Transcribe all the data below exactly, leaving its pictures out.

▸ RECORDED DATA:
* * * * *

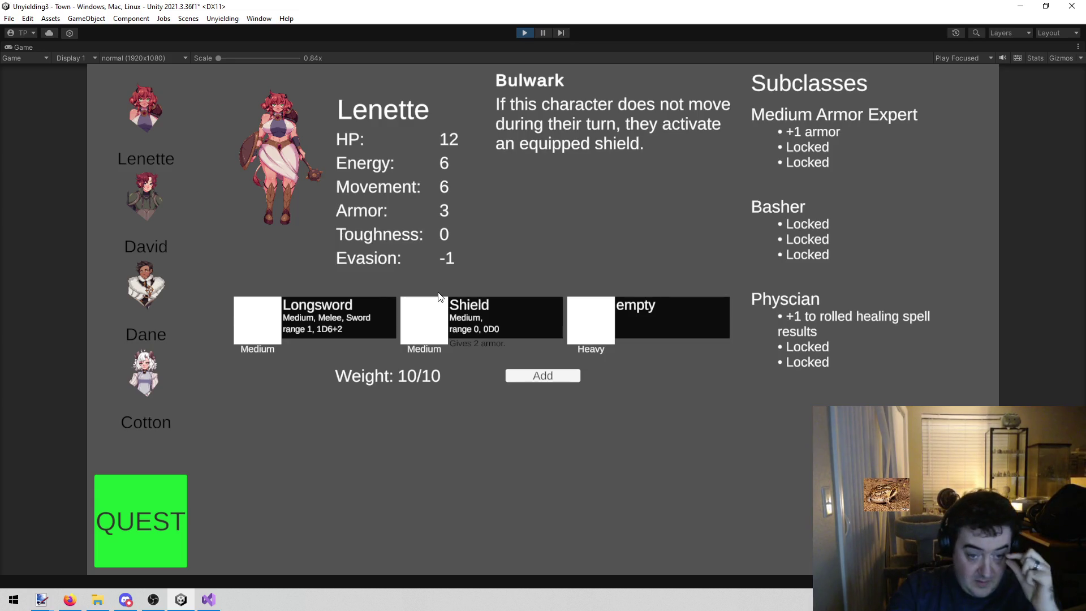
left_click(525, 33)
Step: Insert an empty 'if ()' line above the string range declaration in SlotDisplay.cs
left_click(227, 600)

* * * * *

▸ ANSWER SECTION:
left_click(525, 33)
Step: Insert an empty 'if ()' line above the string range declaration in SlotDisplay.cs
left_click(227, 600)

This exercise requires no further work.